▶ [Data to process]:
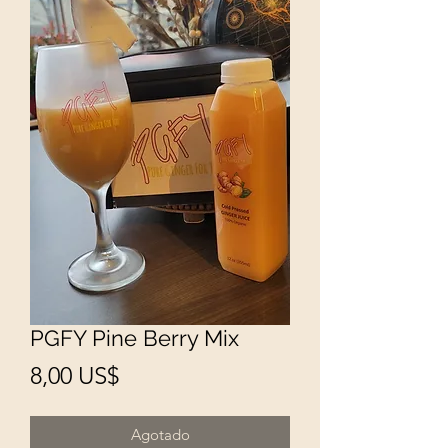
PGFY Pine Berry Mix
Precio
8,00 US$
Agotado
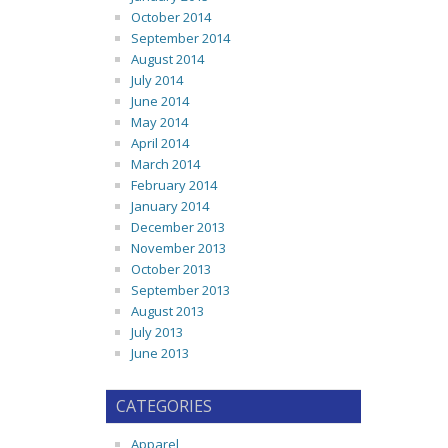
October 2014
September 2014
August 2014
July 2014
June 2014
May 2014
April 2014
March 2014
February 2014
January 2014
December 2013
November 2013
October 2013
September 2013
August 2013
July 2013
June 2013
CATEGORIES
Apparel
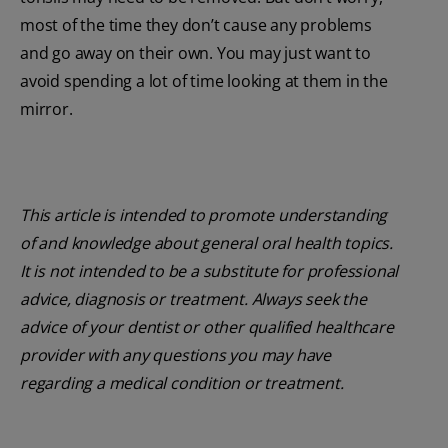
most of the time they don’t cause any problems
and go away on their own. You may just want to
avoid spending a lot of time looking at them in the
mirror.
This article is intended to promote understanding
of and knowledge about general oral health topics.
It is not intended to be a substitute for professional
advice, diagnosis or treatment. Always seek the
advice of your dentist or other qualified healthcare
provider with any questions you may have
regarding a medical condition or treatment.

==

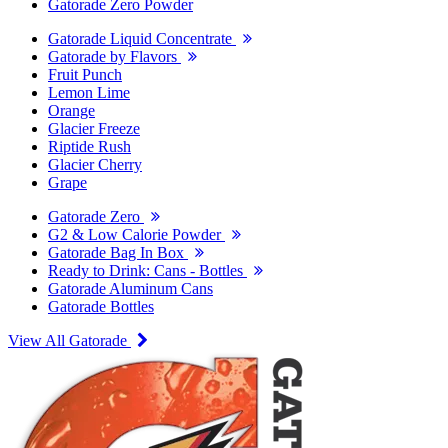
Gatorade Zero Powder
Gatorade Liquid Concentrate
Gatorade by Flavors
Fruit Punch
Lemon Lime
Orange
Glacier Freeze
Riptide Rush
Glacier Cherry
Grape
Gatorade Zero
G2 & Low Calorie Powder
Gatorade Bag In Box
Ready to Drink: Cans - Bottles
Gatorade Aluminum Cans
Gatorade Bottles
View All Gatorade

---

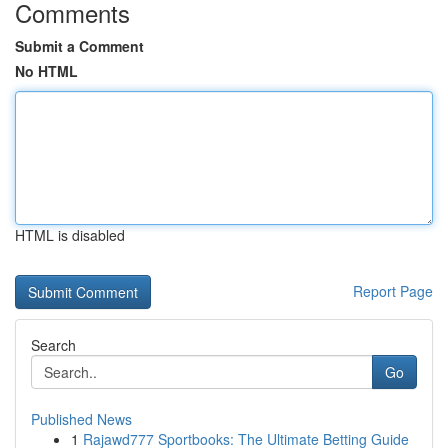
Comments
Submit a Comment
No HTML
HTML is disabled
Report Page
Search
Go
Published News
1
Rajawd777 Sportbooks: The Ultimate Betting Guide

▶ [The problem]: Starting with the line that contains "most of the" and continuing through the line that contains "regarding a medical condition or treatment.", present those data lines as a Markdown table. Use two columns, Row for the row number and Line for the line itself, and leave out any blank lines.

▶ [Result of this task]:
| Row | Line |
|---|---|
| 1 | most of the time they don’t cause any problems |
| 2 | and go away on their own. You may just want to |
| 3 | avoid spending a lot of time looking at them in the |
| 4 | mirror. |
| 5 | This article is intended to promote understanding |
| 6 | of and knowledge about general oral health topics. |
| 7 | It is not intended to be a substitute for professional |
| 8 | advice, diagnosis or treatment. Always seek the |
| 9 | advice of your dentist or other qualified healthcare |
| 10 | provider with any questions you may have |
| 11 | regarding a medical condition or treatment. |